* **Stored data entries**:
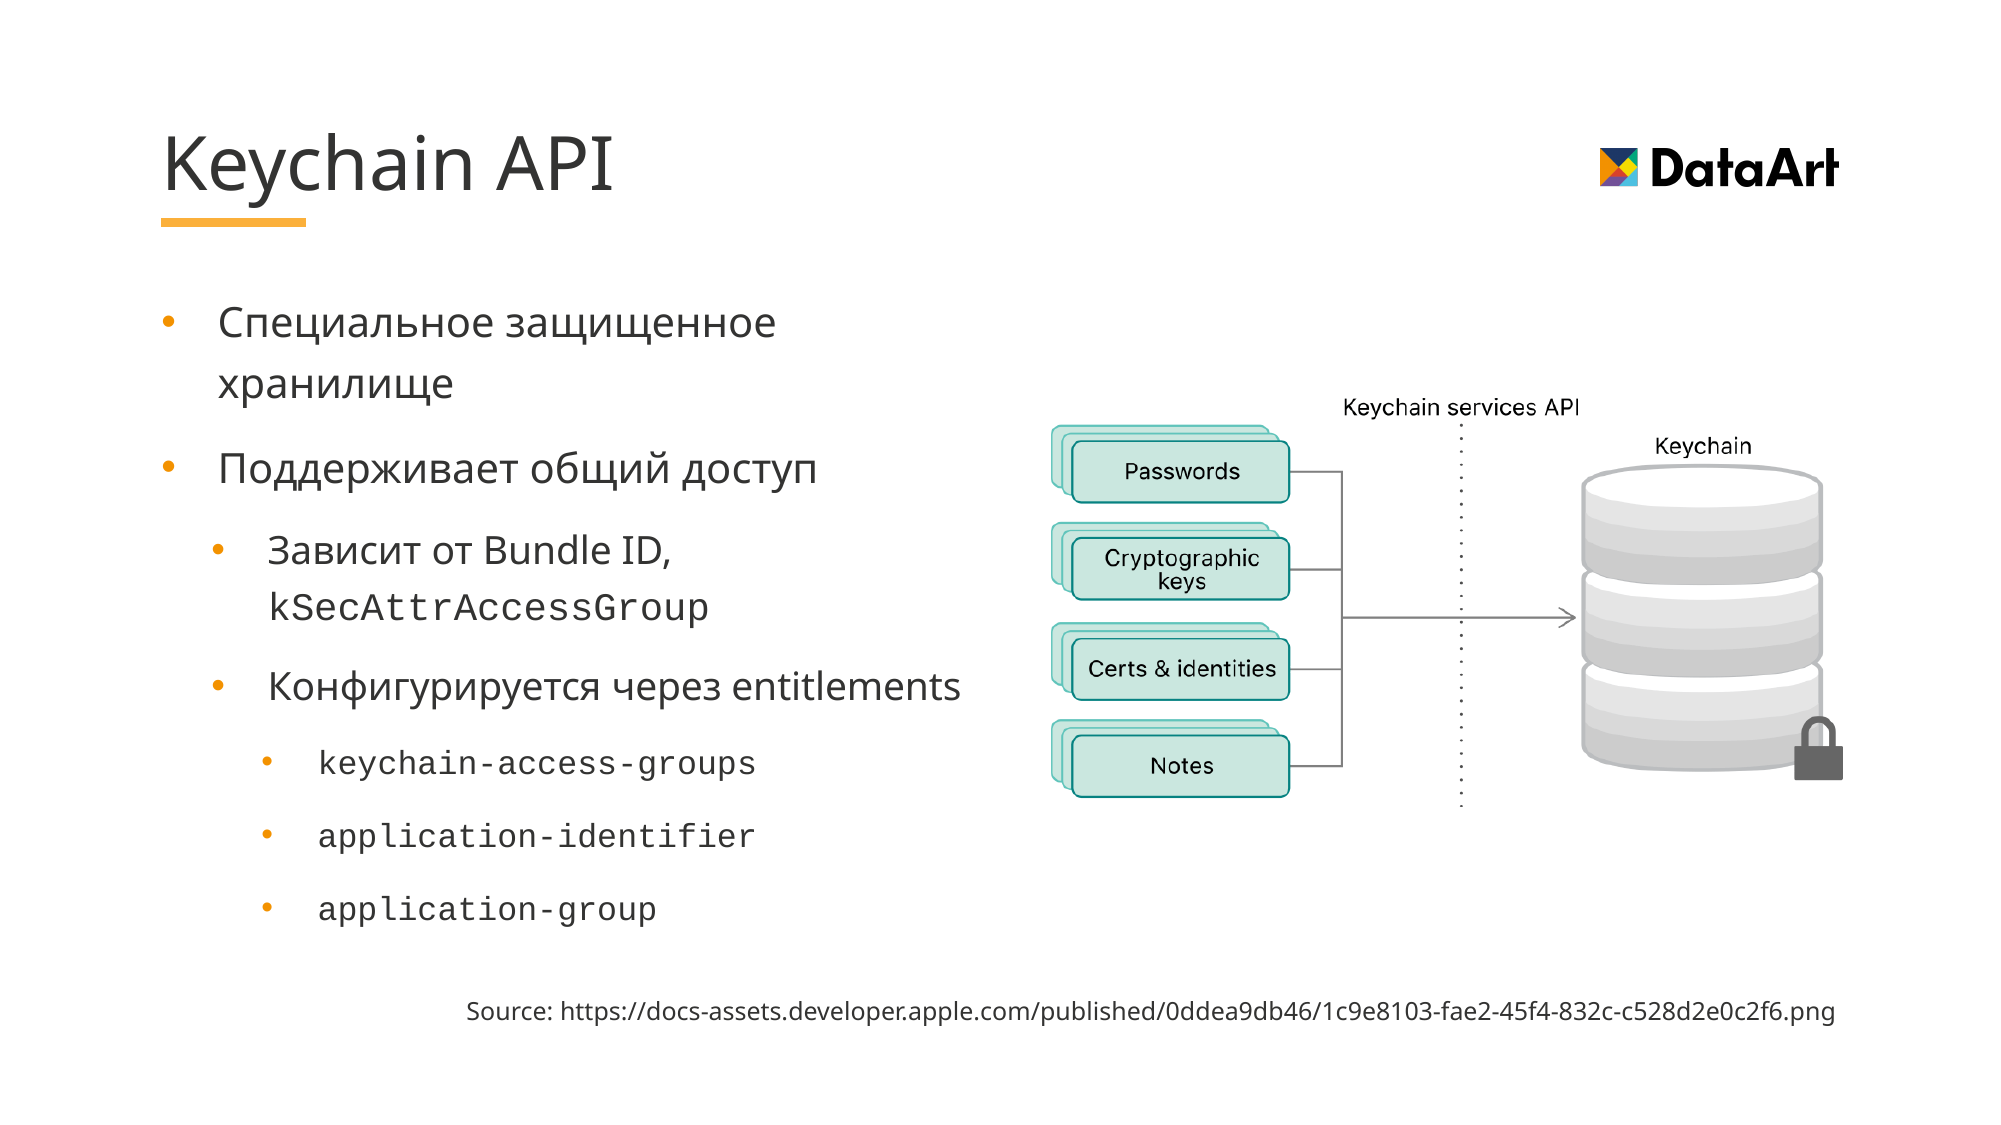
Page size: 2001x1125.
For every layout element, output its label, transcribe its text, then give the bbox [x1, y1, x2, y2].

text_box Source: https://docs-assets.developer.apple.com/published/0ddea9db46/1c9e8103-fae2-45f4-832c-c528d2e0c2f6.png [351, 987, 1853, 1033]
list Специальное защищенное хранилище Поддерживает общий доступ Зависит от Bundle ID, kSecAttrAccessGroup Конфигурируется через entitlements keychain-access-groups application-identifier application-group [161, 286, 1013, 988]
picture [161, 219, 306, 227]
title Keychain API [161, 125, 1457, 219]
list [1040, 388, 1853, 818]
picture [1600, 148, 1839, 187]
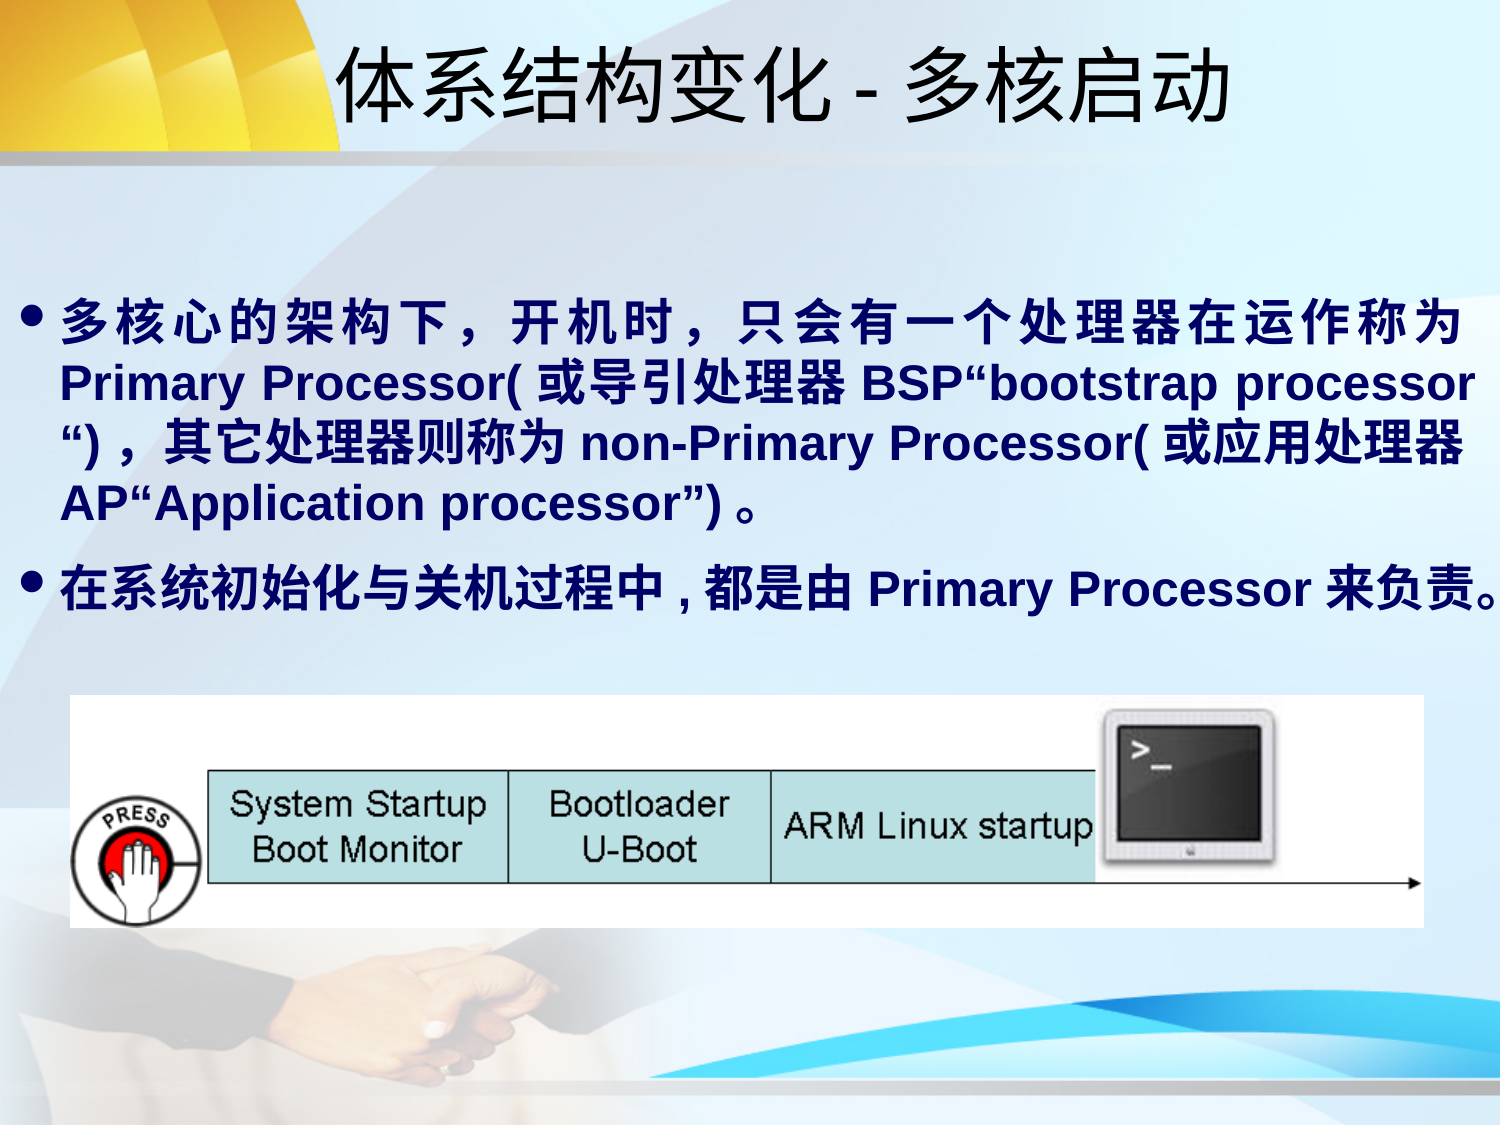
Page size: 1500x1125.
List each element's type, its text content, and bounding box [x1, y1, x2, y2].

picture [0, 0, 1500, 1125]
text_box 多核心的架构下，开机时，只会有一个处理器在运作称为Primary Processor(或导引处理器BSP“bootstrap processor “)，其它处理器则称为non-Primary Processor(或应用处理器AP“Application processor”)。 在系统初始化与关机过程中,都是由Primary Processor来负责。 [3, 283, 1492, 1004]
text_box 体系结构变化-多核启动 [255, 38, 1312, 149]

* **Problem to work on**: Each line that has the word "size" counts once. How many such lines are in the data? Give the number alone.

* **Solution for this exercise**: 2